From a tenant’s perspective, in addition to negotiation on rental prices, it is also key to consider what rights you should have to suspend or reduce your liability to pay rent, or even to exercise a break clause, in the event that a second wave or further pandemic hits.
It may be that a future pandemic should be treated as an ‘uninsured risk’ in the lease, as currently already applies in the case of certain events causing destruction of the premises.
The Agility of the Operations Manual
Whilst a franchisor cannot alter the provisions of an existing franchise agreement mid-way through its term, the franchisor is entitled to update the Operations Manual from time to time, as need requires. Now is the time for franchisors to formalise in their Manual any operational changes that they have implemented in the system to account for Covid-19. Examples include: adjustments in relation to the use of franchisee premises; the incorporation of new health and safety measures in line with government guidelines; social distancing measures; and the use of virtual communications as an alternative to face to face meetings and conferences.
Remote Franchise Agreements and Notices
The advent of social distancing has presented logistical challenges when it comes to getting franchise agreements signed. A recurrent question is whether legal documents are capable of being executed electronically rather than by hand. In short, the answer is yes, but with one very significant exception. Franchise agreements can be signed electronically, but anything that needs to be signed ‘as a Deed’ cannot. This is because Deeds must be signed in hand in front of a witness who then provides their own signature by hand.
Unfortunately, franchise agreements typically provide that the personal guarantee (‘PG’) element of a franchise agreement should be signed ‘as a Deed.’ There are complicated legal reasons why a PG is more likely to be enforceable this way. Therefore, franchisors have three options:
Please do not make this decision without taking proper legal advice, based on a review of your specific franchise agreement.
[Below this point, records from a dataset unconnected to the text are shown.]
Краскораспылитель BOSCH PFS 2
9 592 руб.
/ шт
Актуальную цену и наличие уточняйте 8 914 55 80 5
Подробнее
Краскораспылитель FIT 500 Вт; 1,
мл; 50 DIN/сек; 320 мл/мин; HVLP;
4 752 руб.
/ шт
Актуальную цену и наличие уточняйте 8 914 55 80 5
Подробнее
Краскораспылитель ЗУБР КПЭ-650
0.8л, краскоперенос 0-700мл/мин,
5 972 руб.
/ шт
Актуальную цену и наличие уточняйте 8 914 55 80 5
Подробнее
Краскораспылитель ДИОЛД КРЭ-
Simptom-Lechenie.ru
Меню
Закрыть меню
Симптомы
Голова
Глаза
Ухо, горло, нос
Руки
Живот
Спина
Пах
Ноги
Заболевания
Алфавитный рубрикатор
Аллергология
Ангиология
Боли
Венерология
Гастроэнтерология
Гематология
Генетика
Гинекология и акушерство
Now is also a good time to look at another, often ignored, provision of your franchise agreement – as regards the service of notices. Only a minority of franchise agreements provide that legal notices can be served by email. In fact, some agreements still provide instead for service by ‘facsimile transmission.’ Bearing in mind that many people of working age do not know that such technology ever existed, at the very least this should be taken out of your franchise agreement. Then talk to your lawyer about whether, in light of the events of 2020, it is time to take the step of providing for email service, as well as service by post or by hand.
Returning to Work
Roz advises that the best commercial approach is to assume that Covid-19 is not going to disappear, both from a health and safety and operational perspective.
Franchise networks should continue to facilitate remote working where possible. For those that are in a position to begin returning to the workplace, Goldstein Legal recently released a blog outlining the key considerations for employers at this time – https://www.goldsteinlegal.co.uk/qa-with-goldstein-legal-returning-to-work-after-covid-19/
While the health and safety of employees remains a primary concern, franchisors should continue to adapt to new ways of working, particularly in industries that provide face-to-face goods and services. Franchisors are especially encouraged to consider the provisions in their franchise agreements preventing certain modes of operation, and measure this alongside new methods that may allow franchisees to evolve or recommence trading at this time.